IMPROVING GENETIC PREDICTIONS FOR DAIRY ANIMALS USING PHENOTYPIC AND GENOMIC INFORMATION
Title: Reliability increases from combining 50,000- and 777,000-marker genotypes from four countries
Submitted to: Interbull Annual Meeting Proceedings
Publication Type: Proceedings
Publication Acceptance Date: May 30, 2012
Publication Date: June 1, 2012
Citation: Van Raden, P.M., Olson, K.M., Null, D.J., Sargolzaei, M., Winters, M., Van Kaam, J. 2012. Reliability increases from combining 50,000- and 777,000-marker genotypes from four countries. Interbull Annual Meeting Proceedings. Cork, Ireland, May 28–June 1, 4 pp.

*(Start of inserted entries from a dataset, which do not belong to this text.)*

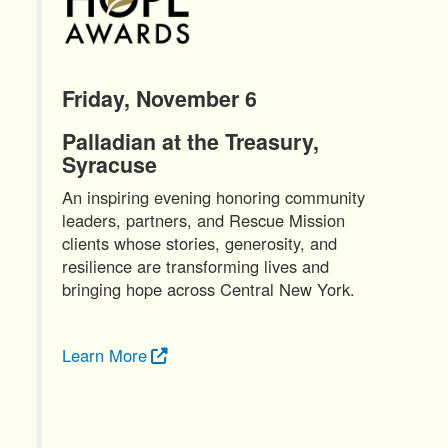
Friday, November 6
Palladian at the Treasury,
Syracuse
An inspiring evening honoring community
leaders, partners, and Rescue Mission
clients whose stories, generosity, and
resilience are transforming lives and
bringing hope across Central New York.
Learn More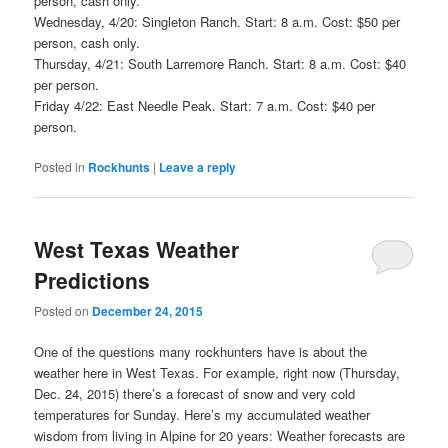
person, cash only.
Wednesday, 4/20: Singleton Ranch. Start: 8 a.m. Cost: $50 per
person, cash only.
Thursday, 4/21: South Larremore Ranch. Start: 8 a.m. Cost: $40
per person.
Friday 4/22: East Needle Peak. Start: 7 a.m. Cost: $40 per
person.
Posted in
Rockhunts
|
Leave a reply
West Texas Weather
Predictions
Posted on
December 24, 2015
One of the questions many rockhunters have is about the
weather here in West Texas. For example, right now (Thursday,
Dec. 24, 2015) there’s a forecast of snow and very cold
temperatures for Sunday. Here’s my accumulated weather
wisdom from living in Alpine for 20 years: Weather forecasts are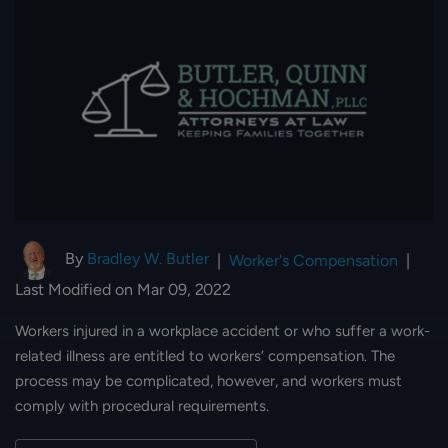
By
Bradley W. Butler
|
Worker's Compensation
|
Last Modified on Mar 09, 2022
Workers injured in a workplace accident or who suffer a work-
related illness are entitled to workers’ compensation. The
process may be complicated, however, and workers must
comply with procedural requirements.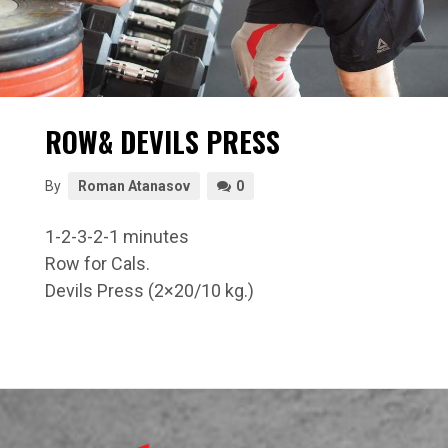
ROW& DEVILS PRESS
By
Roman Atanasov
0
1-2-3-2-1 minutes
Row for Cals.
Devils Press (2×20/10 kg.)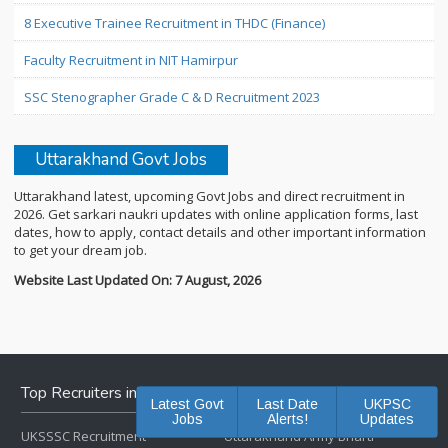
8 Executive Trainee Recruitment in THDC (Finance)
Faculty Recruitment in NIT Hamirpur
SSC Stenographer Grade C & D Recruitment 2023
Uttarakhand Govt Jobs
Uttarakhand latest, upcoming Govt Jobs and direct recruitment in
2026. Get sarkari naukri updates with online application forms, last
dates, how to apply, contact details and other important information
to get your dream job.
Website Last Updated On: 7 August, 2026
Top Recruiters in Uttarakhand
Latest Govt
Last Date
UKPSC
Jobs
Alerts!
Updates
UKSSSC Recruitment
Uttarakhand Army Bharti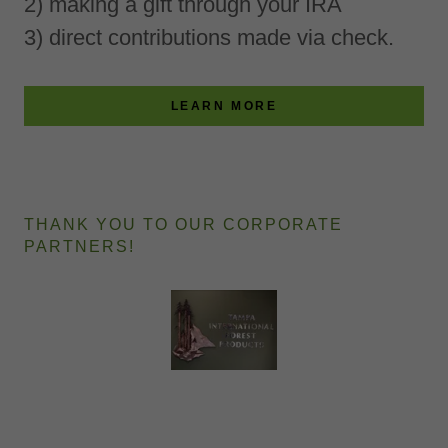
2) making a gift through your IRA
3) direct contributions made via check.
LEARN MORE
THANK YOU TO OUR CORPORATE
PARTNERS!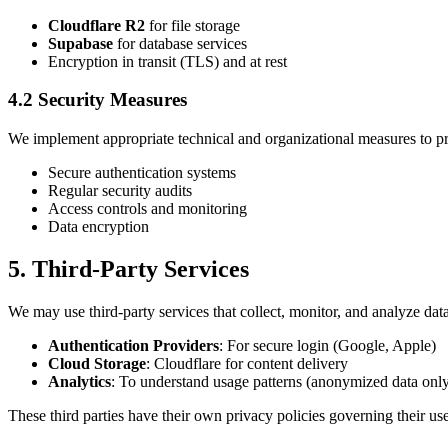
Cloudflare R2
for file storage
Supabase
for database services
Encryption in transit (TLS) and at rest
4.2 Security Measures
We implement appropriate technical and organizational measures to pr
Secure authentication systems
Regular security audits
Access controls and monitoring
Data encryption
5. Third-Party Services
We may use third-party services that collect, monitor, and analyze data
Authentication Providers
: For secure login (Google, Apple)
Cloud Storage
: Cloudflare for content delivery
Analytics
: To understand usage patterns (anonymized data onl
These third parties have their own privacy policies governing their us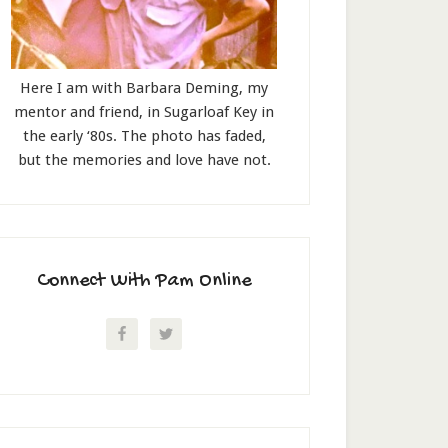
Here I am with Barbara Deming, my
mentor and friend, in Sugarloaf Key in
the early ‘80s. The photo has faded,
but the memories and love have not.
Connect With Pam Online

Interpretive Summary: Genomic predictions were compared on U.S. scale after combining genotypes from bulls from four countries. Reliabilities of predictions for younger animals improved 2.6% when foreign Holstein bulls were added to reference population. Many densities of single nucleotide polymorphism (SNP) genomic chips are now available, including 777,000 (HD), 56,000 (50K), and lower density including 3,000 (3K), 6,000 (6K) and 8,000 (8K) SNP chips. Using HD vs. 50K genotypes resulted in only a 0.4% gain in average reliability of genomic predictions. A nonlinear model with heavy-tailed priors for marker effects gave only a 0.8% increase over the linear model. Accuracy for 3K and 6K genotypes improved about 2% if imputed first to 50K and then to HD instead of imputing all genotypes together. International exchange continues to improve the reliability of evaluations and reduce cost of obtaining additional genotypes.
Genomic predictions were compared on U.S. scale after combining 50,000 (50K) and 777,000 (HD) marker genotypes across countries. The genotyped Holsteins included 161,341 animals with five marker densities including 1,510 with HD. Imputation was more accurate with FImpute than with findhap across the five densities. Reliability of HD predictions minus reliability of 50K predictions averaged only 0.4%. For 50K predictions, reliability for the combined reference population was higher than for domestic only, with the gain averaging 2.6% for Holsteins and 3.2% for Brown Swiss when 50K genotypes were added for 3,593 foreign Holstein and 732 Brown Swiss bulls that had no U.S. daughters prior to August 2008. Gains should be larger with 7,974 foreign Holstein and 870 Brown Swiss bulls in the May 2012 reference population. Multi-trait methods were not more accurate than single-trait for Holsteins, but multi-trait reliability averaged 1.4% higher than single-trait for Brown Swiss, perhaps because of lower genetic correlations between Brown Swiss populations. International exchange improves accuracy and decreases cost of obtaining additional phenotypes and genotypes.